Я почти полюбил и Шу и Уле за время, проведенное в этом городе. Но я понимал, что настанет время и я сбегу и от них. И буду ненавидеть себя за это. Потому что они тоже хорошие люди. А мне лучше держаться подонков.

Ржавый убрал руку с моей груди и переложил на плечо, стиснув его. На этот раз прикосновение было вполне ощутимым.

— Нет, брат, — сказал он. — Не нужно. А то ты возьмешь и решишь остаться тут. Нельзя так, брат. Нельзя доводить себя…

— А не все ли равно? — я забыл удивиться чтению мыслей. Впрочем, мне часто говорили, что я думаю слишком громко. − Я заколебался. Охренеть как заколебался бежать от того, что все равно прикончит меня, рано или поздно.

— Тебя прикончит жизнь, как и всех. Когда придет время. Но не оставляй мир с оборванными песнями. Так нельзя, брат. Нельзя, понимаешь? − Ржавый наклонился, заглядывая мне в лицо. Он выше меня больше чем на голову, так что ему пришлось сильно нагнуться, и каждое его слово внушительно, весомо. Если не вдумываться, конечно. 

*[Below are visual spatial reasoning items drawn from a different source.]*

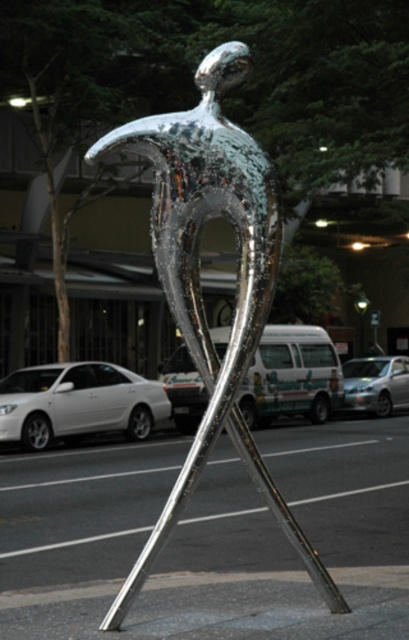
You are an art student who wants to create a scale model of the shiny metallic sculpture at center and the silver metallic car at left. Which object should you make smaller in your model to maintain the correct proportions?

The shiny metallic sculpture at center should be made smaller in the model since it is smaller in size compared to the silver metallic car at left according to the description.

You are standing in front of the public art installation and want to take a photo. You notice two points on the sculpture labeled as point (x=193, y=268) and point (x=325, y=337). Which point would appear larger in your camera view?

Point (x=193, y=268) is closer to the camera than point (x=325, y=337), so it would appear larger in the camera view.

You are a delivery driver who needs to park your truck between the shiny metallic sculpture at center and the shiny metallic van at center. Your truck is 18 meters long. Can your truck fit in the space between them?

The distance between the shiny metallic sculpture at center and the shiny metallic van at center is 21.50 meters. Since your truck is 18 meters long, there is enough space for it to fit between them with 3.5 meters to spare.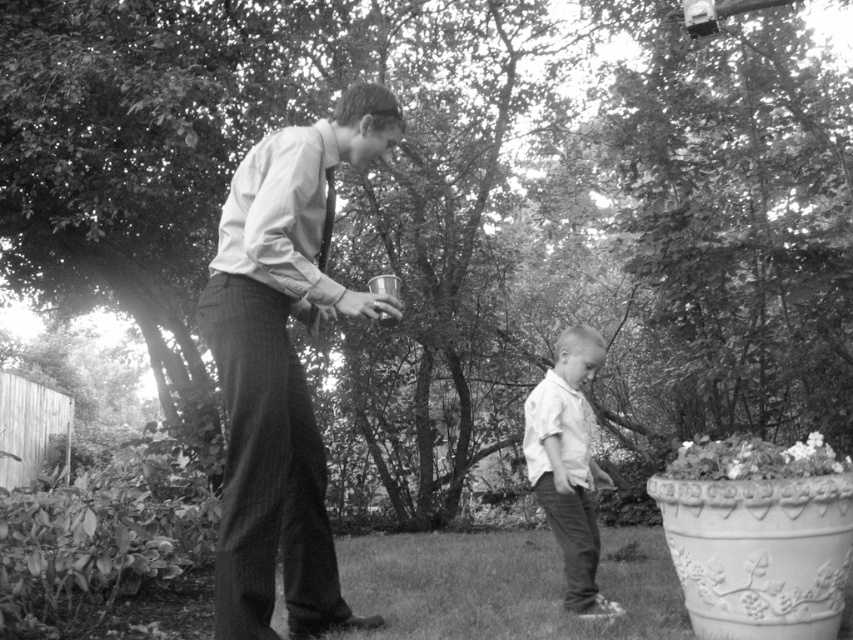
In the scene shown: Can you confirm if matte white shirt at center is positioned below white smooth shirt at center?

No, matte white shirt at center is not below white smooth shirt at center.

Can you confirm if matte white shirt at center is positioned to the left of white smooth shirt at center?

Indeed, matte white shirt at center is positioned on the left side of white smooth shirt at center.

Is point (265, 221) behind point (560, 374)?

No, (265, 221) is in front of (560, 374).

At what (x,y) coordinates should I click in order to perform the action: click on matte white shirt at center. Please return your answer as a coordinate pair (x, y). This screenshot has width=853, height=640. Looking at the image, I should click on (282, 365).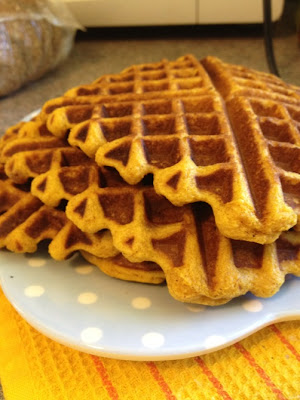
Locate an element on the screen. This screenshot has height=400, width=300. white cabinets is located at coordinates 163,13, 226,11.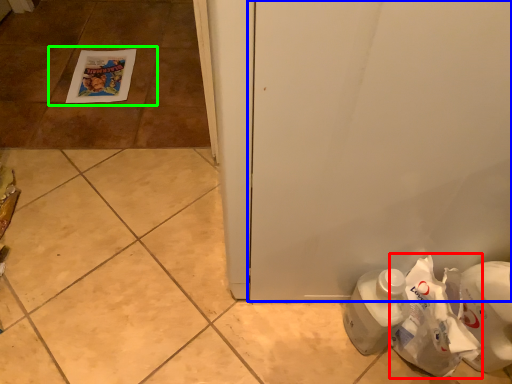
Question: Which object is the closest to the paper bag (highlighted by a red box)? Choose among these: door (highlighted by a blue box) or tile (highlighted by a green box).

Choices:
 (A) door
 (B) tile

Answer: (A)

— Мои песни еще не написаны, — возразил я, но уже без былой уверенности. Темные глаза его были как космос, что всматривается в тебя. Сложно противостоять. Сложно не верить. И когда он говорит, что не написанные песни еще хуже оборванных, я опять знаю, что он абсолютно прав. А еще, что совсем скоро нам придется расставаться. Мне не хотелось этого. Было страшно оставаться одному в этом тумане. И еще страшнее просыпаться от забвения.

Повинуясь внезапному порыву, я крепко обхватил его за талию, прижался лицом к его груди. Буквально на мгновение почувствовал ауру Ржавого. Пресловутую душу снаружи. А еще через секунду уже открыл глаза в больнице.

 Лицо уткнулось в мокрую насквозь подушку. Чья-то рука успокаивающе погладила по плечу. Очередной хороший человек, которому жаль вот это вот припадочное нелепое создание. Все как обычно. Но я уже давно не позволял себе так расклеиваться. Хватит, соберись-ка, Эсси. Тебе нужно подкопить сил для побега.

Я отвернулся к стене, игнорируя все вопросы от неизвестного лица в белом халате. Быстрыми движениями вытер глаза. Мысленно велел треклятому моему организму начать поскорее восстанавливаться. И пообещал себе больше никогда так не раскисать. Ради законченных песен, которые еще даже не придуманы. Раз уж ради себя самого не раскисать не получалось. Ради дома, того, который я смогу назвать своим. Того, где мне захочется остаться. Закрыл глаза и сделал вид, что отключился.

Из обрывистых диалогов вокруг я сообразил, что умудрился подхватить еще и пневмонию. Не прошло даром сидение в неотапливаемом подвале. Очень хотелось узнать что-то об Улле и Шу, но вскоре все голоса смолкли, а свет приглушили − то был отбой.

Я лежал, глядя в стену. Пытался строить планы. Как-то все стремно. Еще не хватало, чтобы до Вирр докатилась эта история. Или пусть? Милая родня будет в бешенстве. С них станется настаивать на том, чтобы меня усыпили. 

— Как это, вы так не делаете? Послушайте, но можно же договориться! — сказала бы мать. − Он же просто опасен для общества!

Вот, отлично. Мысли о возлюбленном семействе очень бодрили. Прямо сразу хотелось жить, прямо-таки ЖИТЬ с удвоенной силой.

В приглушенном свете я мог разглядеть свою руку со ссадинами на ней. Они были совсем свежие, но под корочкой уже где-то проступила новая розовая кожа. И в этом тоже было что-то жизнеутверждающее. Прямо как в одуванчике, лихо пробившем асфальт.